(Beginning of INPUT FOR THIS TASK)
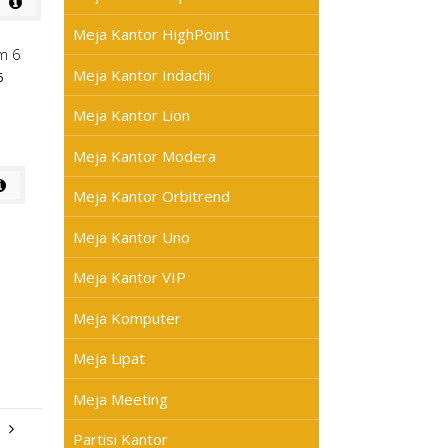
Meja Kantor HighPoint
Meja Kantor Indachi
6
Meja Kantor Lion
Meja Kantor Modera
Meja Kantor Orbitrend
Meja Kantor Uno
Meja Kantor VIP
Meja Komputer
Meja Lipat
Meja Meeting
Partisi Kantor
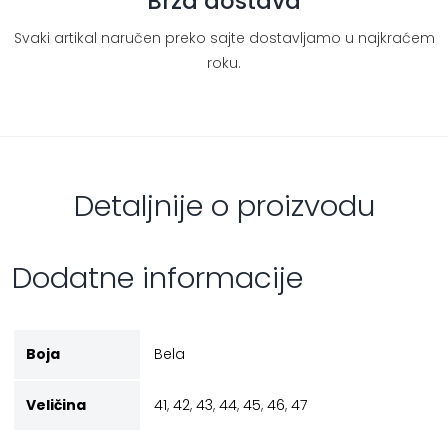
Brza dostava
Svaki artikal naručen preko sajte dostavljamo u najkraćem
roku.
Detaljnije o proizvodu
Dodatne informacije
Boja
Bela
Veličina
41
,
42
,
43
,
44
,
45
,
46
,
47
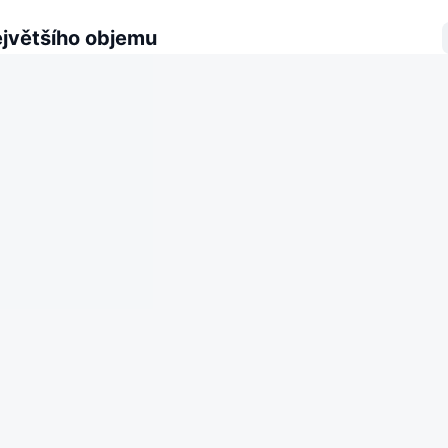
ejvětšího objemu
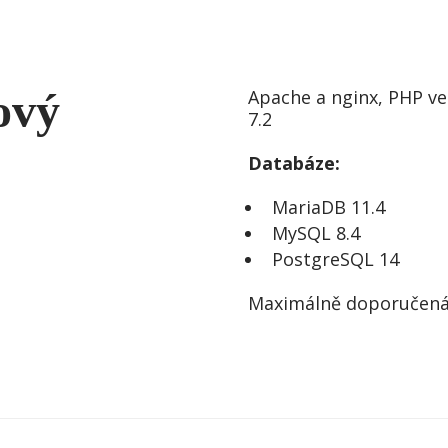
ový
Apache a nginx, PHP ve 
7.2
Databáze:
MariaDB 11.4
MySQL 8.4
PostgreSQL 14
Maximálně doporučená 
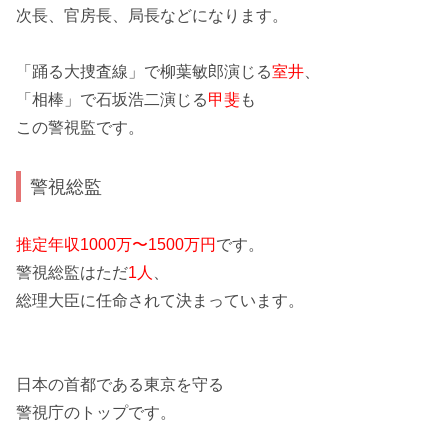
次長、官房長、局長などになります。
「踊る大捜査線」
で柳葉敏郎演じる
室井
、
「相棒」
で石坂浩二演じる
甲斐
も
この警視監です。
警視総監
推定年収1000万〜1500万円
です。
警視総監はただ
1人
、
総理大臣に任命されて決まっています。
日本の首都である東京を守る
警視庁のトップです。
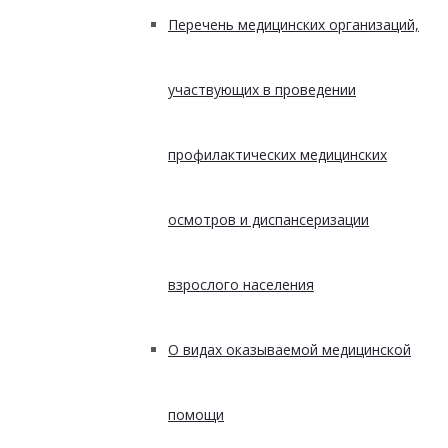
Перечень медицинских организаций,
участвующих в проведении
профилактических медицинских
осмотров и диспансеризации
взрослого населения
О видах оказываемой медицинской
помощи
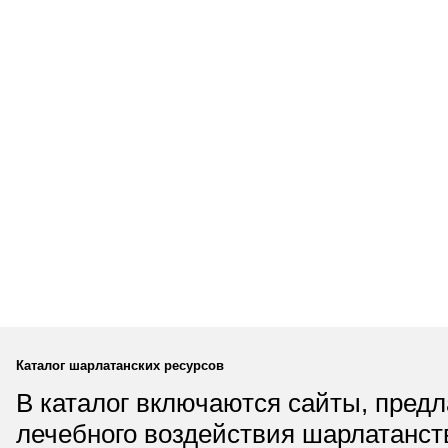
Каталог шарлатанских ресурсов
В каталог включаются сайты, пред
лечебного воздействия шарлатанст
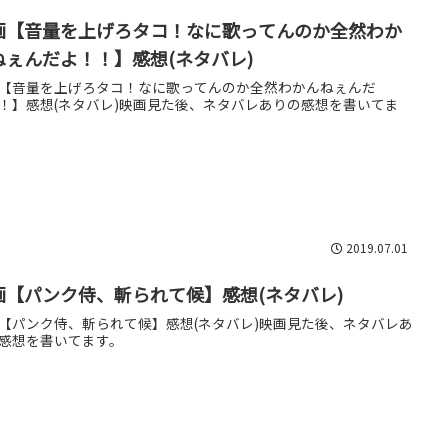
画【音量を上げろタコ！なに歌ってんのか全然わか
ねぇんだよ！！】感想(ネタバレ)
【音量を上げろタコ！なに歌ってんのか全然わかんねぇんだ
！】感想(ネタバレ)映画見た後、ネタバレありの感想を書いてま
2019.07.01
画【パンク侍、斬られて候】感想(ネタバレ)
【パンク侍、斬られて候】感想(ネタバレ)映画見た後、ネタバレあ
感想を書いてます。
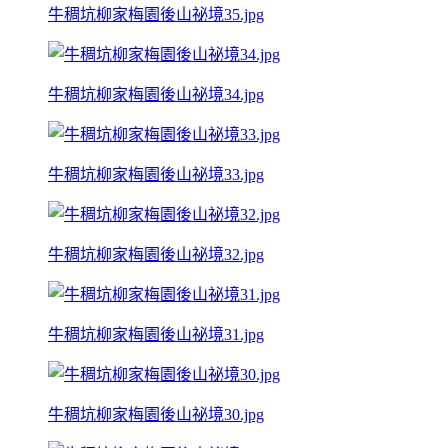
牛稠坑柳家梅園後山祕境35.jpg
牛稠坑柳家梅園後山祕境34.jpg
牛稠坑柳家梅園後山祕境33.jpg
牛稠坑柳家梅園後山祕境32.jpg
牛稠坑柳家梅園後山祕境31.jpg
牛稠坑柳家梅園後山祕境30.jpg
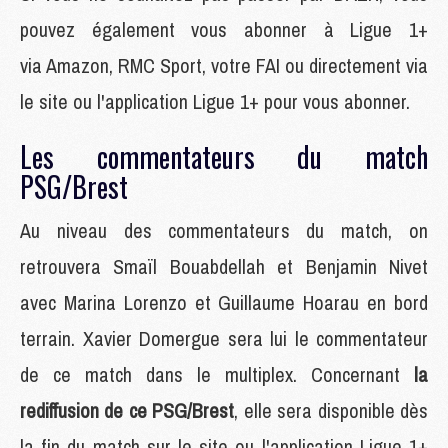
pouvez également vous abonner à Ligue 1+
via Amazon, RMC Sport, votre FAI ou directement via
le site ou l'application Ligue 1+ pour vous abonner.
Les commentateurs du match
PSG/Brest
Au niveau des commentateurs du match, on
retrouvera Smaïl Bouabdellah et Benjamin Nivet
avec Marina Lorenzo et Guillaume Hoarau en bord
terrain. Xavier Domergue sera lui le commentateur
de ce match dans le multiplex. Concernant
la
rediffusion de ce PSG/Brest
, elle sera disponible dès
la fin du match sur le site ou l'application Ligue 1+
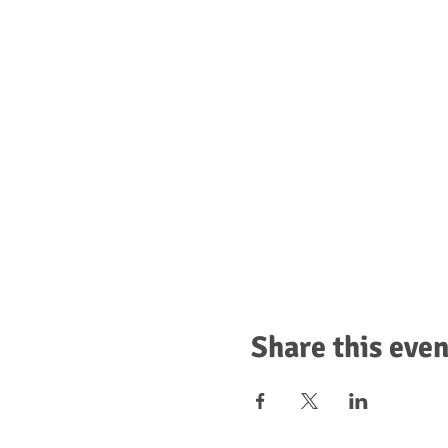
Share this even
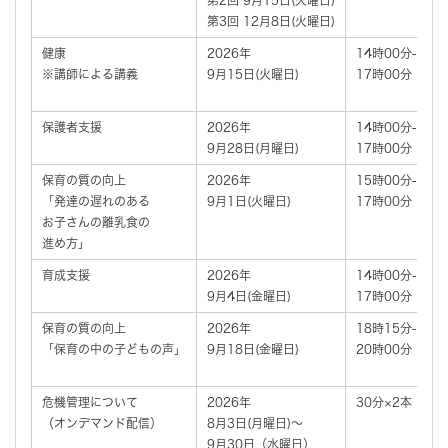
第3回 12月8日(火曜日)
健康
2026年
14時00分-
※講師による講義
9月15日(火曜日)
17時00分
保護者支援
2026年
14時00分‐
9月28日(月曜日)
17時00分
保育の質の向上
2026年
15時00分‐
「発達の遅れのある
9月1日(火曜日)
17時00分
お子さんの離乳食の
進め方」
育成支援
2026年
14時00分‐
9月4日(金曜日)
17時00分
保育の質の向上
2026年
18時15分-
「保育の中の子どもの声」
9月18日(金曜日)
20時00分
危機管理について
2026年
30分×2本
（オンデマンド配信）
8月3日(月曜日)～
9月30日（水曜日）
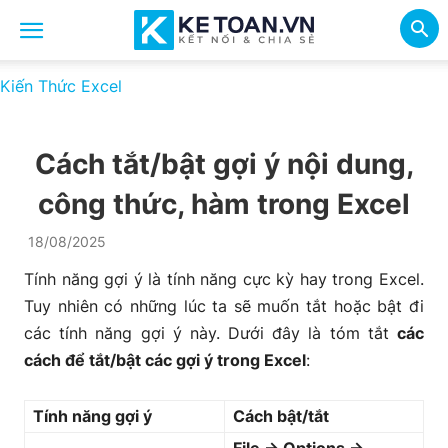
Kiến Thức Excel
Cách tắt/bật gợi ý nội dung,
công thức, hàm trong Excel
18/08/2025
Tính năng gợi ý là tính năng cực kỳ hay trong Excel.
Tuy nhiên có những lúc ta sẽ muốn tắt hoặc bật đi
các tính năng gợi ý này. Dưới đây là tóm tắt
các
cách để tắt/bật các gợi ý trong Excel
:
Tính năng gợi ý
Cách bật/tắt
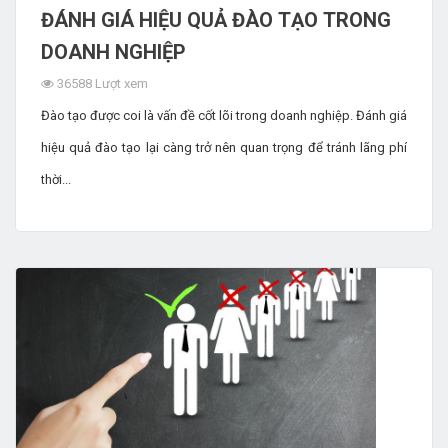
ĐÁNH GIÁ HIỆU QUẢ ĐÀO TẠO TRONG
DOANH NGHIỆP
36588 Lượt xem
Đào tạo được coi là vấn đề cốt lõi trong doanh nghiệp. Đánh giá
hiệu quả đào tạo lại càng trở nên quan trọng để tránh lãng phí
thời...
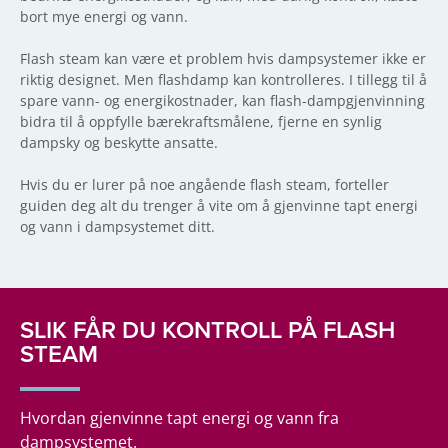
bort mye energi og vann.
Flash steam kan være et problem hvis dampsystemer ikke er
riktig designet. Men flashdamp kan kontrolleres. I tillegg til å
spare vann- og energikostnader, kan flash-dampgjenvinning
bidra til å oppfylle bærekraftsmålene, fjerne en synlig
dampsky og beskytte ansatte.
Hvis du er lurer på noe angående flash steam, forteller
guiden deg alt du trenger å vite om å gjenvinne tapt energi
og vann i dampsystemet ditt.
SLIK FÅR DU KONTROLL PÅ FLASH
STEAM
Hvordan gjenvinne tapt energi og vann fra
dampsystemet.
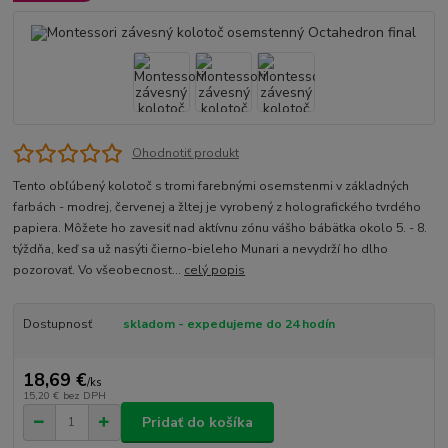
Ohodnotiť produkt
Tento obľúbený kolotoč s tromi farebnými osemstenmi v základných
farbách - modrej, červenej a žltej je vyrobený z holografického tvrdého
papiera. Môžete ho zavesiť nad aktívnu zónu vášho bábätka okolo 5. - 8.
týždňa, keď sa už nasýti čierno-bieleho Munari a nevydrží ho dlho
pozorovať. Vo všeobecnost...
celý popis
Dostupnosť
skladom - expedujeme do 24 hodín
18,69 €
/
ks
15,20 €
bez DPH
Pridať do košíka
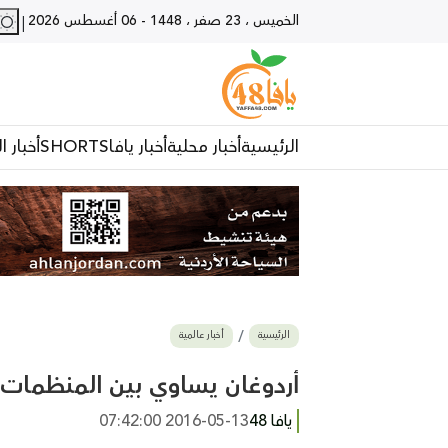
الخميس ، 23 صفر ، 1448
-
06 أغسطس 2026
|
الرئيسية
أخبار محلية
أخبار يافا
SHORTS
أخبار ا
الرئيسية
أخبار عالمية
أردوغان يساوي بين المنظمات ا
يافا 48
2016-05-13 07:42:00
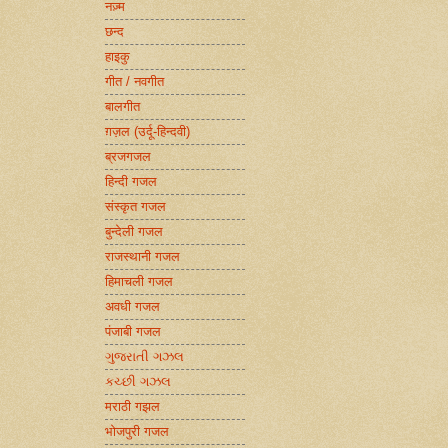
नज़्म
छन्द
हाइकु
गीत / नवगीत
बालगीत
ग़ज़ल (उर्दू-हिन्दवी)
ब्रजगजल
हिन्दी गजल
संस्कृत गजल
बुन्देली गजल
राजस्थानी गजल
हिमाचली गजल
अवधी गजल
पंजाबी गजल
ગુજરાતી ગઝલ
કચ્છી ગઝલ
मराठी गझल
भोजपुरी गजल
(End of INPUT FOR THIS TASK)
• **WHAT YOU SHOULD DO**
Update the material by replacing every "Meja Kantor" with "Office Desk" and leaving everything else unchanged. Leave the pictures out of your answer.

• **REPLY**
Office Desk HighPoint
Office Desk Indachi
6
Office Desk Lion
Office Desk Modera
Office Desk Orbitrend
Office Desk Uno
Office Desk VIP
Meja Komputer
Meja Lipat
Meja Meeting
Partisi Kantor
Brza dostava
Svaki artikal naručen preko sajte dostavljamo u najkraćem
roku.
Detaljnije o proizvodu
Dodatne informacije
Boja
Bela
Veličina
41
,
42
,
43
,
44
,
45
,
46
,
47
ejvětšího objemu
ový
Apache a nginx, PHP ve 
7.2
Databáze:
MariaDB 11.4
MySQL 8.4
PostgreSQL 14
Maximálně doporučená 
次長、官房長、局長などになります。
「踊る大捜査線」
で柳葉敏郎演じる
室井
、
「相棒」
で石坂浩二演じる
甲斐
も
この警視監です。
警視総監
推定年収1000万〜1500万円
です。
警視総監はただ
1人
、
総理大臣に任命されて決まっています。
日本の首都である東京を守る
警視庁のトップです。
Перечень медицинских организаций,
участвующих в проведении
профилактических медицинских
осмотров и диспансеризации
взрослого населения
О видах оказываемой медицинской
помощи
Каталог шарлатанских ресурсов
В каталог включаются сайты, пред
лечебного воздействия шарлатанст
画【音量を上げろタコ！なに歌ってんのか全然わか
ねぇんだよ！！】感想(ネタバレ)
【音量を上げろタコ！なに歌ってんのか全然わかんねぇんだ
！】感想(ネタバレ)映画見た後、ネタバレありの感想を書いてま
2019.07.01
画【パンク侍、斬られて候】感想(ネタバレ)
【パンク侍、斬られて候】感想(ネタバレ)映画見た後、ネタバレあ
感想を書いてます。
牛稠坑柳家梅園後山祕境35.jpg
牛稠坑柳家梅園後山祕境34.jpg
牛稠坑柳家梅園後山祕境33.jpg
牛稠坑柳家梅園後山祕境32.jpg
牛稠坑柳家梅園後山祕境31.jpg
牛稠坑柳家梅園後山祕境30.jpg
pouvez également vous abonner à Ligue 1+
via Amazon, RMC Sport, votre FAI ou directement via
le site ou l'application Ligue 1+ pour vous abonner.
Les commentateurs du match
PSG/Brest
Au niveau des commentateurs du match, on
retrouvera Smaïl Bouabdellah et Benjamin Nivet
avec Marina Lorenzo et Guillaume Hoarau en bord
terrain. Xavier Domergue sera lui le commentateur
de ce match dans le multiplex. Concernant
la
rediffusion de ce PSG/Brest
, elle sera disponible dès
la fin du match sur le site ou l'application Ligue 1+
Share this even
第3回 12月8日(火曜日)
健康
2026年
14時00分-
※講師による講義
9月15日(火曜日)
17時00分
保護者支援
2026年
14時00分‐
9月28日(月曜日)
17時00分
保育の質の向上
2026年
15時00分‐
「発達の遅れのある
9月1日(火曜日)
17時00分
お子さんの離乳食の
進め方」
育成支援
2026年
14時00分‐
9月4日(金曜日)
17時00分
保育の質の向上
2026年
18時15分-
「保育の中の子どもの声」
9月18日(金曜日)
20時00分
危機管理について
2026年
30分×2本
（オンデマンド配信）
8月3日(月曜日)～
9月30日（水曜日）
Kiến Thức Excel
Cách tắt/bật gợi ý nội dung,
công thức, hàm trong Excel
18/08/2025
Tính năng gợi ý là tính năng cực kỳ hay trong Excel.
Tuy nhiên có những lúc ta sẽ muốn tắt hoặc bật đi
các tính năng gợi ý này. Dưới đây là tóm tắt
các
cách để tắt/bật các gợi ý trong Excel
:
Tính năng gợi ý
Cách bật/tắt
ĐÁNH GIÁ HIỆU QUẢ ĐÀO TẠO TRONG
DOANH NGHIỆP
36588 Lượt xem
Đào tạo được coi là vấn đề cốt lõi trong doanh nghiệp. Đánh giá
hiệu quả đào tạo lại càng trở nên quan trọng để tránh lãng phí
thời...
bort mye energi og vann.
Flash steam kan være et problem hvis dampsystemer ikke er
riktig designet. Men flashdamp kan kontrolleres. I tillegg til å
spare vann- og energikostnader, kan flash-dampgjenvinning
bidra til å oppfylle bærekraftsmålene, fjerne en synlig
dampsky og beskytte ansatte.
Hvis du er lurer på noe angående flash steam, forteller
guiden deg alt du trenger å vite om å gjenvinne tapt energi
og vann i dampsystemet ditt.
SLIK FÅR DU KONTROLL PÅ FLASH
STEAM
Hvordan gjenvinne tapt energi og vann fra
dampsystemet.
Ohodnotiť produkt
Tento obľúbený kolotoč s tromi farebnými osemstenmi v základných
farbách - modrej, červenej a žltej je vyrobený z holografického tvrdého
papiera. Môžete ho zavesiť nad aktívnu zónu vášho bábätka okolo 5. - 8.
týždňa, keď sa už nasýti čierno-bieleho Munari a nevydrží ho dlho
pozorovať. Vo všeobecnost...
celý popis
Dostupnosť
skladom - expedujeme do 24 hodín
18,69 €
/
ks
15,20 €
bez DPH
Pridať do košíka
الخميس ، 23 صفر ، 1448
-
06 أغسطس 2026
|
الرئيسية
أخبار محلية
أخبار يافا
SHORTS
أخبار ا
الرئيسية
أخبار عالمية
أردوغان يساوي بين المنظمات ا
يافا 48
2016-05-13 07:42:00
नज़्म
छन्द
हाइकु
गीत / नवगीत
बालगीत
ग़ज़ल (उर्दू-हिन्दवी)
ब्रजगजल
हिन्दी गजल
संस्कृत गजल
बुन्देली गजल
राजस्थानी गजल
हिमाचली गजल
अवधी गजल
पंजाबी गजल
ગુજરાતી ગઝલ
કચ્છી ગઝલ
मराठी गझल
भोजपुरी गजल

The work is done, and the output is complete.